In the entries below, identify every line with the string "developing" and copy it.

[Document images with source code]
▶

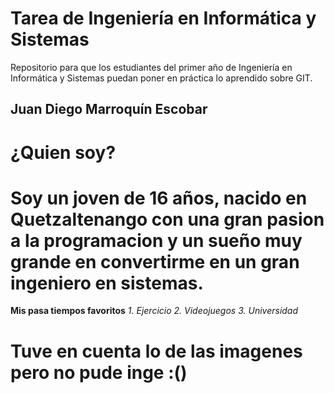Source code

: # Tarea de Ingeniería en Informática y Sistemas
 Repositorio para que los estudiantes del primer año de Ingeniería en Informática y Sistemas puedan poner en práctica lo aprendido sobre GIT.

## Juan Diego Marroquín Escobar
# ¿Quien soy?
# Soy un joven de 16 años, nacido en Quetzaltenango con una gran pasion a la programacion y un sueño muy grande en convertirme en un gran ingeniero en sistemas.
**Mis pasa tiempos favoritos**
*1. Ejercicio*
*2. Videojuegos*
*3. Universidad*
# Tuve en cuenta lo de las imagenes pero no pude inge :()
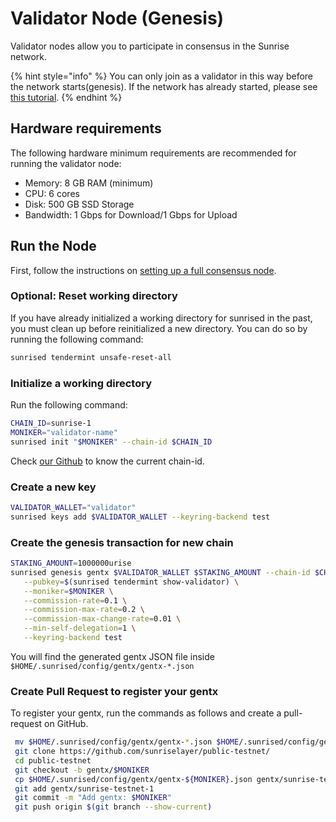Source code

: # Validator Node (Genesis)

Validator nodes allow you to participate in consensus in the Sunrise network.

{% hint style="info" %}
You can only join as a validator in this way before the network starts(genesis). If the network has already started, please see [this tutorial](validator-node.md).
{% endhint %}

## Hardware requirements

The following hardware minimum requirements are recommended for running the validator node:

- Memory: 8 GB RAM (minimum)
- CPU: 6 cores
- Disk: 500 GB SSD Storage
- Bandwidth: 1 Gbps for Download/1 Gbps for Upload

## Run the Node

First, follow the instructions on [setting up a full consensus node](full-consensus-node.md).

### Optional: Reset working directory

If you have already initialized a working directory for sunrised in the past, you must clean up before reinitialized a new directory. You can do so by running the following command:

```bash
sunrised tendermint unsafe-reset-all
```

### Initialize a working directory

Run the following command:

```bash
CHAIN_ID=sunrise-1
MONIKER="validator-name"
sunrised init "$MONIKER" --chain-id $CHAIN_ID
```

Check [our Github](https://github.com/sunriselayer/network) to know the current chain-id.

### Create a new key

```bash
VALIDATOR_WALLET="validator"
sunrised keys add $VALIDATOR_WALLET --keyring-backend test
```

### Create the genesis transaction for new chain

```bash
STAKING_AMOUNT=1000000urise
sunrised genesis gentx $VALIDATOR_WALLET $STAKING_AMOUNT --chain-id $CHAIN_ID \
   --pubkey=$(sunrised tendermint show-validator) \
   --moniker=$MONIKER \
   --commission-rate=0.1 \
   --commission-max-rate=0.2 \
   --commission-max-change-rate=0.01 \
   --min-self-delegation=1 \
   --keyring-backend test
```

You will find the generated gentx JSON file inside `$HOME/.sunrised/config/gentx/gentx-*.json`

### Create Pull Request to register your gentx

To register your gentx, run the commands as follows and create a pull-request on GitHub.

```bash
 mv $HOME/.sunrised/config/gentx/gentx-*.json $HOME/.sunrised/config/gentx/gentx-${MONIKER}.json
 git clone https://github.com/sunriselayer/public-testnet/
 cd public-testnet
 git checkout -b gentx/$MONIKER
 cp $HOME/.sunrised/config/gentx/gentx-${MONIKER}.json gentx/sunrise-testnet-1
 git add gentx/sunrise-testnet-1
 git commit -m "Add gentx: $MONIKER"
 git push origin $(git branch --show-current)
```
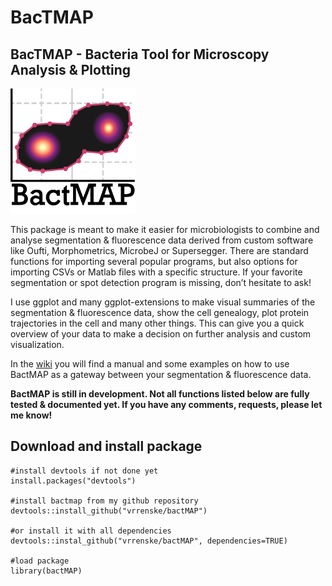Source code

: BacTMAP
================

## BacTMAP - Bacteria Tool for Microscopy Analysis & Plotting

<img src="logo_bactmap_pink.png" width="200" height="200" />

This package is meant to make it easier for microbiologists to combine
and analyse segmentation & fluorescence data derived from custom
software like Oufti, Morphometrics, MicrobeJ or Supersegger. There are
standard functions for importing several popular programs, but also
options for importing CSVs or Matlab files with a specific structure. If
your favorite segmentation or spot detection program is missing, don’t
hesitate to ask\!

I use ggplot and many ggplot-extensions to make visual summaries of the
segmentation & fluorescence data, show the cell genealogy, plot protein
trajectories in the cell and many other things. This can give you a
quick overview of your data to make a decision on further analysis and
custom visualization.

In the [wiki](https://github.com/vrrenske/BactMAP/wiki) you will find a
manual and some examples on how to use BactMAP as a gateway between your
segmentation & fluorescence data.

**BactMAP is still in development. Not all functions listed below are
fully tested & documented yet. If you have any comments, requests,
please let me know\!**

## Download and install package

    #install devtools if not done yet
    install.packages("devtools")
    
    #install bactmap from my github repository
    devtools::install_github("vrrenske/bactMAP")
    
    #or install it with all dependencies
    devtools::instal_github("vrrenske/bactMAP", dependencies=TRUE)
    
    #load package
    library(bactMAP)
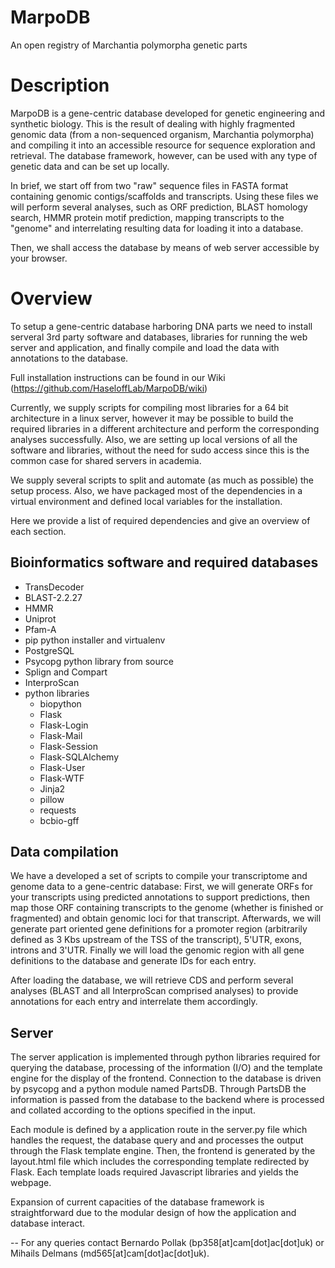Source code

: # MarpoDB
An open registry of Marchantia polymorpha genetic parts

# Description
MarpoDB is a gene-centric database developed for genetic engineering and synthetic biology. This is the result of dealing with highly fragmented genomic data (from a non-sequenced organism, Marchantia polymorpha) and compiling it into an accessible resource for sequence exploration and retrieval. The database framework, however, can be used with any type of genetic data and can be set up locally.

In brief, we start off from two "raw" sequence files in FASTA format containing genomic contigs/scaffolds and transcripts. Using these files we will perform several analyses, such as ORF prediction, BLAST homology search, HMMR protein motif prediction, mapping transcripts to the "genome" and interrelating resulting data for loading it into a database.

Then, we shall access the database by means of web server accessible by your browser.

# Overview
To setup a gene-centric database harboring DNA parts we need to install serveral 3rd party software and databases, libraries for running the web server and application, and finally compile and load the data with annotations to the database. 

Full installation instructions can be found in our Wiki (https://github.com/HaseloffLab/MarpoDB/wiki)

Currently, we supply scripts for compiling most libraries for a 64 bit architecture in a linux server, however it may be possible to build the required libraries in a different architecture and perform the corresponding analyses successfully. Also, we are setting up local versions of all the software and libraries, without the need for sudo access since this is the common case for shared servers in academia.

We supply several scripts to split and automate (as much as possible) the setup process. Also, we have packaged most of the dependencies in a virtual environment and defined local variables for the installation. 

Here we provide a list of required dependencies and give an overview of each section.

## Bioinformatics software and required databases

- TransDecoder
- BLAST-2.2.27
- HMMR
- Uniprot
- Pfam-A
- pip python installer and virtualenv
- PostgreSQL
- Psycopg python library from source
- Splign and Compart
- InterproScan
- python libraries
  + biopython
  + Flask
  + Flask-Login
  + Flask-Mail
  + Flask-Session
  + Flask-SQLAlchemy
  + Flask-User
  + Flask-WTF
  + Jinja2
  + pillow
  + requests
  + bcbio-gff

## Data compilation
We have a developed a set of scripts to compile your transcriptome and genome data to a gene-centric database:
First, we will generate ORFs for your transcripts using predicted annotations to support predictions, then map those ORF containing transcripts to the genome (whether is finished or fragmented) and obtain genomic loci for that transcript. Afterwards, we will generate part oriented gene definitions for a promoter region (arbitrarily defined as 3 Kbs upstream of the TSS of the transcript), 5'UTR, exons, introns and 3'UTR. Finally we will load the genomic region with all gene definitions to the database and generate IDs for each entry.

After loading the database, we will retrieve CDS and perform several analyses (BLAST and all InterproScan comprised analyses) to provide annotations for each entry and interrelate them accordingly.

## Server
The server application is implemented through python libraries required for querying the database, processing of the information (I/O) and the template engine for the display of the frontend. Connection to the database is driven by psycopg and a python module named PartsDB. Through PartsDB the information is passed from the database to the backend where is processed and collated according to the options specified in the input. 

Each module is defined by a application route in the server.py file which handles the request, the database query and and processes the output through the Flask template engine. Then, the frontend is generated by the layout.html file which includes the corresponding template redirected by Flask. Each template loads required Javascript libraries and yields the webpage.

Expansion of current capacities of the database framework is straightforward due to the modular design of how the application and database interact. 

--
For any queries contact Bernardo Pollak (bp358[at]cam[dot]ac[dot]uk) or Mihails Delmans (md565[at]cam[dot]ac[dot]uk).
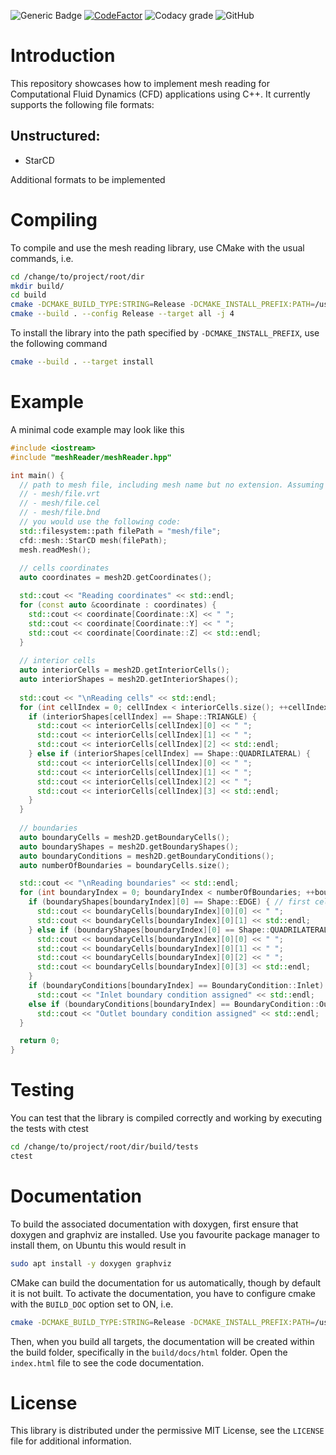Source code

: ![Generic Badge](https://github.com/tomrobin-teschner/meshReaderLib/actions/workflows/cmake.yml/badge.svg)
[![CodeFactor](https://www.codefactor.io/repository/github/tomrobin-teschner/meshreaderlib/badge/main)](https://www.codefactor.io/repository/github/tomrobin-teschner/meshreaderlib/overview/main)
![Codacy grade](https://img.shields.io/codacy/grade/208e83f4771f4be5bfb13a8da21fa137?logo=codacy)
![GitHub](https://img.shields.io/github/license/tomrobin-teschner/meshReaderLib)



# Introduction

This repository showcases how to implement mesh reading for Computational Fluid Dynamics (CFD) applications using C++. It currently supports the following file formats:

## Unstructured:
- StarCD

Additional formats to be implemented

# Compiling

To compile and use the mesh reading library, use CMake with the usual commands, i.e.

```bash
cd /change/to/project/root/dir
mkdir build/
cd build
cmake -DCMAKE_BUILD_TYPE:STRING=Release -DCMAKE_INSTALL_PREFIX:PATH=/usr/local ..
cmake --build . --config Release --target all -j 4
```

To install the library into the path specified by ```-DCMAKE_INSTALL_PREFIX```, use the following command

```bash
cmake --build . --target install
```

# Example

A minimal code example may look like this

```c++
#include <iostream>
#include "meshReader/meshReader.hpp"

int main() {
  // path to mesh file, including mesh name but no extension. Assuming the follwoing files exist
  // - mesh/file.vrt
  // - mesh/file.cel
  // - mesh/file.bnd
  // you would use the following code:
  std::filesystem::path filePath = "mesh/file";
  cfd::mesh::StarCD mesh(filePath);
  mesh.readMesh();
  
  // cells coordinates
  auto coordinates = mesh2D.getCoordinates();

  std::cout << "Reading coordinates" << std::endl;
  for (const auto &coordinate : coordinates) {
    std::cout << coordinate[Coordinate::X] << " ";
    std::cout << coordinate[Coordinate::Y] << " ";
    std::cout << coordinate[Coordinate::Z] << std::endl;
  }
  
  // interior cells
  auto interiorCells = mesh2D.getInteriorCells();
  auto interiorShapes = mesh2D.getInteriorShapes();
  
  std::cout << "\nReading cells" << std::endl;
  for (int cellIndex = 0; cellIndex < interiorCells.size(); ++cellIndex) {
    if (interiorShapes[cellIndex] == Shape::TRIANGLE) {
      std::cout << interiorCells[cellIndex][0] << " ";
      std::cout << interiorCells[cellIndex][1] << " ";
      std::cout << interiorCells[cellIndex][2] << std::endl;
    } else if (interiorShapes[cellIndex] == Shape::QUADRILATERAL) {
      std::cout << interiorCells[cellIndex][0] << " ";
      std::cout << interiorCells[cellIndex][1] << " ";
      std::cout << interiorCells[cellIndex][2] << " ";
      std::cout << interiorCells[cellIndex][3] << std::endl;
    }
  }
  
  // boundaries
  auto boundaryCells = mesh2D.getBoundaryCells();
  auto boundaryShapes = mesh2D.getBoundaryShapes();
  auto boundaryConditions = mesh2D.getBoundaryConditions();
  auto numberOfBoundaries = boundaryCells.size();

  std::cout << "\nReading boundaries" << std::endl;
  for (int boundaryIndex = 0; boundaryIndex < numberOfBoundaries; ++boundaryIndex) {
    if (boundaryShapes[boundaryIndex][0] == Shape::EDGE) { // first cell (index 0)
      std::cout << boundaryCells[boundaryIndex][0][0] << " ";
      std::cout << boundaryCells[boundaryIndex][0][1] << std::endl;
    } else if (boundaryShapes[boundaryIndex][0] == Shape::QUADRILATERAL) {
      std::cout << boundaryCells[boundaryIndex][0][0] << " ";
      std::cout << boundaryCells[boundaryIndex][0][1] << " ";
      std::cout << boundaryCells[boundaryIndex][0][2] << " ";
      std::cout << boundaryCells[boundaryIndex][0][3] << std::endl;
    }
    if (boundaryConditions[boundaryIndex] == BoundaryCondition::Inlet)
      std::cout << "Inlet boundary condition assigned" << std::endl;
    else if (boundaryConditions[boundaryIndex] == BoundaryCondition::Outlet)
      std::cout << "Outlet boundary condition assigned" << std::endl;
  }

  return 0;
}
```

# Testing

You can test that the library is compiled correctly and working by executing the tests with ctest

```bash
cd /change/to/project/root/dir/build/tests
ctest
```

# Documentation

To build the associated documentation with doxygen, first ensure that doxygen and graphviz are installed. Use you favourite package manager to install them, on Ubuntu this would result in

```bash
sudo apt install -y doxygen graphviz
```

CMake can build the documentation for us automatically, though by default it is not built. To activate the documentation, you have to configure cmake with the ```BUILD_DOC``` option set to ON, i.e.

```bash
cmake -DCMAKE_BUILD_TYPE:STRING=Release -DCMAKE_INSTALL_PREFIX:PATH=/usr/local -DBUILD_DOC:BOOL=ON ..
```

Then, when you build all targets, the documentation will be created within the build folder, specifically in the ```build/docs/html``` folder. Open the ```index.html``` file to see the code documentation.

# License

This library is distributed under the permissive MIT License, see the ```LICENSE``` file for additional information.

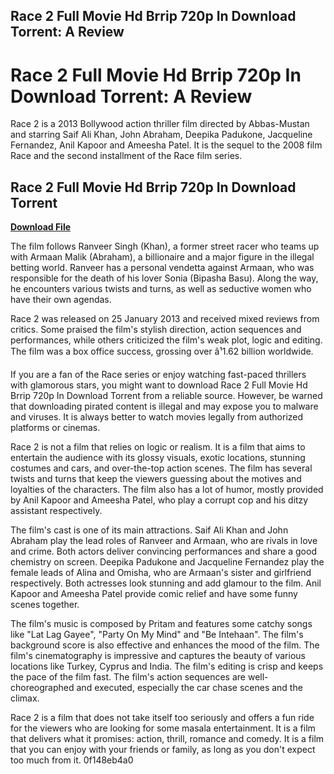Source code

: ## Race 2 Full Movie Hd Brrip 720p In Download Torrent: A Review

 


 
# Race 2 Full Movie Hd Brrip 720p In Download Torrent: A Review
 
Race 2 is a 2013 Bollywood action thriller film directed by Abbas-Mustan and starring Saif Ali Khan, John Abraham, Deepika Padukone, Jacqueline Fernandez, Anil Kapoor and Ameesha Patel. It is the sequel to the 2008 film Race and the second installment of the Race film series.
 
## Race 2 Full Movie Hd Brrip 720p In Download Torrent


[**Download File**](https://www.google.com/url?q=https%3A%2F%2Fshoxet.com%2F2tKBgg&sa=D&sntz=1&usg=AOvVaw2AJA6tFJcSutmSU9pUE9yX)

 
The film follows Ranveer Singh (Khan), a former street racer who teams up with Armaan Malik (Abraham), a billionaire and a major figure in the illegal betting world. Ranveer has a personal vendetta against Armaan, who was responsible for the death of his lover Sonia (Bipasha Basu). Along the way, he encounters various twists and turns, as well as seductive women who have their own agendas.
 
Race 2 was released on 25 January 2013 and received mixed reviews from critics. Some praised the film's stylish direction, action sequences and performances, while others criticized the film's weak plot, logic and editing. The film was a box office success, grossing over â¹1.62 billion worldwide.
 
If you are a fan of the Race series or enjoy watching fast-paced thrillers with glamorous stars, you might want to download Race 2 Full Movie Hd Brrip 720p In Download Torrent from a reliable source. However, be warned that downloading pirated content is illegal and may expose you to malware and viruses. It is always better to watch movies legally from authorized platforms or cinemas.
  
Race 2 is not a film that relies on logic or realism. It is a film that aims to entertain the audience with its glossy visuals, exotic locations, stunning costumes and cars, and over-the-top action scenes. The film has several twists and turns that keep the viewers guessing about the motives and loyalties of the characters. The film also has a lot of humor, mostly provided by Anil Kapoor and Ameesha Patel, who play a corrupt cop and his ditzy assistant respectively.
 
The film's cast is one of its main attractions. Saif Ali Khan and John Abraham play the lead roles of Ranveer and Armaan, who are rivals in love and crime. Both actors deliver convincing performances and share a good chemistry on screen. Deepika Padukone and Jacqueline Fernandez play the female leads of Alina and Omisha, who are Armaan's sister and girlfriend respectively. Both actresses look stunning and add glamour to the film. Anil Kapoor and Ameesha Patel provide comic relief and have some funny scenes together.
 
The film's music is composed by Pritam and features some catchy songs like "Lat Lag Gayee", "Party On My Mind" and "Be Intehaan". The film's background score is also effective and enhances the mood of the film. The film's cinematography is impressive and captures the beauty of various locations like Turkey, Cyprus and India. The film's editing is crisp and keeps the pace of the film fast. The film's action sequences are well-choreographed and executed, especially the car chase scenes and the climax.
 
Race 2 is a film that does not take itself too seriously and offers a fun ride for the viewers who are looking for some masala entertainment. It is a film that delivers what it promises: action, thrill, romance and comedy. It is a film that you can enjoy with your friends or family, as long as you don't expect too much from it.
 0f148eb4a0
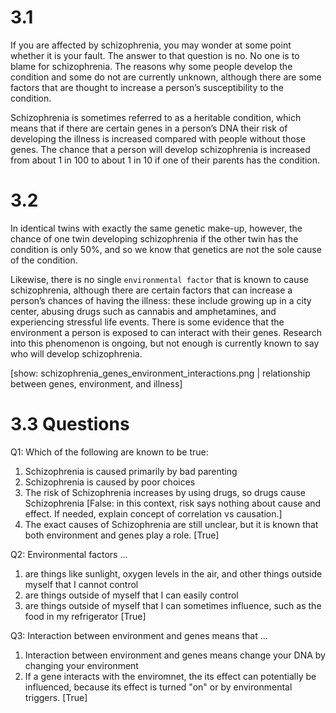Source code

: # 3.1

If you are affected by schizophrenia, you may wonder at some point whether it is
your fault. The answer to that question is no. No one is to blame for
schizophrenia. The reasons why some people develop the condition and some do not
are currently unknown, although there are some factors that are thought to
increase a person’s susceptibility to the condition.

Schizophrenia is sometimes referred to as a heritable condition, which means
that if there are certain genes in a person’s DNA their risk of developing the
illness is increased compared with people without those genes. The chance that a
person will develop schizophrenia is increased from about 1 in 100 to about 1 in
10 if one of their parents has the condition.

# 3.2

In identical twins with exactly the same genetic make-up, however, the chance of
one twin developing schizophrenia if the other twin has the condition is only
50%, and so we know that genetics are not the sole cause of the condition.

Likewise, there is no single `environmental factor` that is known to cause
schizophrenia, although there are certain factors that can increase a person’s
chances of having the illness: these include growing up in a city center,
abusing drugs such as cannabis and amphetamines, and experiencing stressful life
events. There is some evidence that the environment a person is exposed to can
interact with their genes. Research into this phenomenon is ongoing, but not
enough is currently known to say who will develop schizophrenia.

[show: schizophrenia_genes_environment_interactions.png | relationship between
genes, environment, and illness]

# 3.3 Questions

Q1: Which of the following are known to be true:

1. Schizophrenia is caused primarily by bad parenting
2. Schizophrenia is caused by poor choices
3. The risk of Schizophrenia increases by using drugs, so drugs cause
   Schizophrenia [False: in this context, risk says nothing about cause and
   effect. If needed, explain concept of correlation vs causation.]
4. The exact causes of Schizophrenia are still unclear, but it is known that
   both environment and genes play a role. [True]

Q2: Environmental factors ...

1. are things like sunlight, oxygen levels in the air, and other things outside
   myself that I cannot control
2. are things outside of myself that I can easily control
3. are things outside of myself that I can sometimes influence, such as the food
   in my refrigerator [True]

Q3: Interaction between environment and genes means that ...

1. Interaction between environment and genes means change your DNA by changing
   your environment
2. If a gene interacts with the enviromnet, the its effect can potentially be
   influenced, because its effect is turned "on" or by environmental triggers. [True]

◀

WRITTEN ANSWER:
that if there are certain genes in a person’s DNA their risk of developing the
one twin developing schizophrenia if the other twin has the condition is only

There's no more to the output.